--- PAGE EXCERPT ---
The 18th annual Pražský podzím music festival got underway in the capital on Friday evening, with an opening concert dedicated to the Czech composers Dvořák, Janáček and Martinů. The festival will continue until October 1, and consist of 23 concerts, played by nine foreign and four Czech orchestras, with more than 30 soloists making a special appearance. Pražský podzím has made headlines for events behind the scenes recently, with famous Czech conductor Libor Pešek refusing to appear at the festival after organizers used his face and name on their posters without asking his permission first. Pešek’s orchestra, the Royal Liverpool Philharmonic, will perform at the festival with replacement conductor Oliver Dohnányi instead.
The Minister for Minorities and Human Rights Džamila Stehlíková has said that Czech Roma seeking asylum in Canada should not plead persecution, as the percentage of crime which is racially motivated in this country is less than one percent. The minorities’ minister added that Romanies feeling threatened should seek help at home, from government bodies, NGOs and state institutions rather than seeking asylum abroad. Mrs Stehlíková made the remarks in response to the news that 466 Czechs have sought asylum in Canada since the North-American state raised visa restrictions last November. It is thought that the majority of these asylum seekers are Roma. Canada has said that it is considering reintroducing visa restrictions for Czechs if the number of asylum seekers crosses the 500 mark. Mrs Stehlíková caused anger amongst Romany-rights groups last month when she said that a small minority of Roma were making things hard for all Czechs traveling to Canada by seeking asylum from Ottawa.
There were two more medals for the Czech Republic at the Beijing Paralympics on Saturday. Rostislav Pohlman won discus bronze with a throw of 45.48 metres, while cyclist Tomas Kvasnička finished third in the road race. The Czech Republic now has 20 medals at this year’s Paralympics, 13 of which are bronze.
--- SOURCE MATERIAL ---
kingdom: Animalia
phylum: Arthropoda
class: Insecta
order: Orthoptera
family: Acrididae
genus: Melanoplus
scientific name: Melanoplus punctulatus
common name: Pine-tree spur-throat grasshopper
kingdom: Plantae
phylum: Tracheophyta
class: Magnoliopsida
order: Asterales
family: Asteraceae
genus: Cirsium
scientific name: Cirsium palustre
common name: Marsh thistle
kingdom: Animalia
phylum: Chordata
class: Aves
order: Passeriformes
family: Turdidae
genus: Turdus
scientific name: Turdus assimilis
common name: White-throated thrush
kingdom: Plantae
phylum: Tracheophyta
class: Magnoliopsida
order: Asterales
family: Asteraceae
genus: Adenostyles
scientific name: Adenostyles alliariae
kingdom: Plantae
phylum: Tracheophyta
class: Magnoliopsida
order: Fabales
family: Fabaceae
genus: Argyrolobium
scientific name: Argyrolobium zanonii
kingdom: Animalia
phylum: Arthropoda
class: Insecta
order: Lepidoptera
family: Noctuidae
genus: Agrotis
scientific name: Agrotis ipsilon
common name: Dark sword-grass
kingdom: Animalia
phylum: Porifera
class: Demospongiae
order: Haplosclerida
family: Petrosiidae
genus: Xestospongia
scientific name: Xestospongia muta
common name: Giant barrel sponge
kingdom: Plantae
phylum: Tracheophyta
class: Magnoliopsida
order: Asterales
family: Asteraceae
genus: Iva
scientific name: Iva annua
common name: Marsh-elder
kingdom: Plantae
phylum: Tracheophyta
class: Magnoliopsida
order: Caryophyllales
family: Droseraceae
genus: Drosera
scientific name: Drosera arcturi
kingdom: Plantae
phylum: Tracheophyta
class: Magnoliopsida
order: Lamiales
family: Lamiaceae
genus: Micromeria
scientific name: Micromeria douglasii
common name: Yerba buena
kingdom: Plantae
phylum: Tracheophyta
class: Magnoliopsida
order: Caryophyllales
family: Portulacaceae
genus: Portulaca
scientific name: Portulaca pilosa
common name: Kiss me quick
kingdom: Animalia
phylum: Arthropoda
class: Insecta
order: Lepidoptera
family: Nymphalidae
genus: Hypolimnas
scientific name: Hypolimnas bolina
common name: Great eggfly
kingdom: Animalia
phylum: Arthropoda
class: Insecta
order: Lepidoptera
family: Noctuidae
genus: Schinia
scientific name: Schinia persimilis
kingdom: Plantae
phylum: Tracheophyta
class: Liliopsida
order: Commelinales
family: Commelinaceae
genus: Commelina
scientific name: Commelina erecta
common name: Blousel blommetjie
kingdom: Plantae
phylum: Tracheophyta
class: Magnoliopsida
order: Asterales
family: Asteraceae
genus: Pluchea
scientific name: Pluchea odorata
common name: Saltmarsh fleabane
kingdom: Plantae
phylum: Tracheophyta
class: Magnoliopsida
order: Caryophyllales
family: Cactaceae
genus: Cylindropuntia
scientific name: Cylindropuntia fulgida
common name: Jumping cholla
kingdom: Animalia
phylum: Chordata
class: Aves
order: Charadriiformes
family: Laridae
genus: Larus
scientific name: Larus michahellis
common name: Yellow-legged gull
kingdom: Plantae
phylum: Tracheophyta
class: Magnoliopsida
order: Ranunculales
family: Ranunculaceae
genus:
---
> EXPLORE THE MATERIAL:
1. Answer these questions about the Czech news excerpt, one line each:
(a) How many concerts will the Pražský podzím festival consist of?
(b) How many Czechs have sought asylum in Canada since the visa restrictions were raised?
(c) How many of the Czech Republic's 20 Paralympic medals are bronze?
2. Extend the Czech news excerpt, starting after its final sentence about the Paralympic medal count.
The listing is not needed for this work.

> ANSWERS TO THE EXERCISE:
1.
(a) 23 concerts
(b) 466
(c) 13

2.
Former Prime Minister Miloš Zeman is in hospital following a kidney operation. The 64-year-old former head of the Social Democrats was hospitalized several times with kidney problems while he was still prime minister. His closest advisor Miroslav Šlouf told journalists on Saturday that he had taken Mr Zeman into a Znojmo hospital on Friday night for the operation, and that the former prime minister was still in an artificial sleep following the surgery.
US presidential candidate Barack Obama has indicated that as president he would back the United States’ missile defence project in Europe; he discussed the issue earlier in the week in an interview with Bill O’Reilly of broadcaster Fox News. The official Democratic Party candidate called plans for the system “appropriate” but stressed he needed to be sure the system would work. Czech and US representatives in July signed the main treaty on a proposed radar base on Czech territory to complement interceptor rockets in Poland, as part of the US system. The shield aims to counter threats to the US by so-called rogue states. The Republican challenger, John McCain, is seen as a strong supporter of the missile defence programme.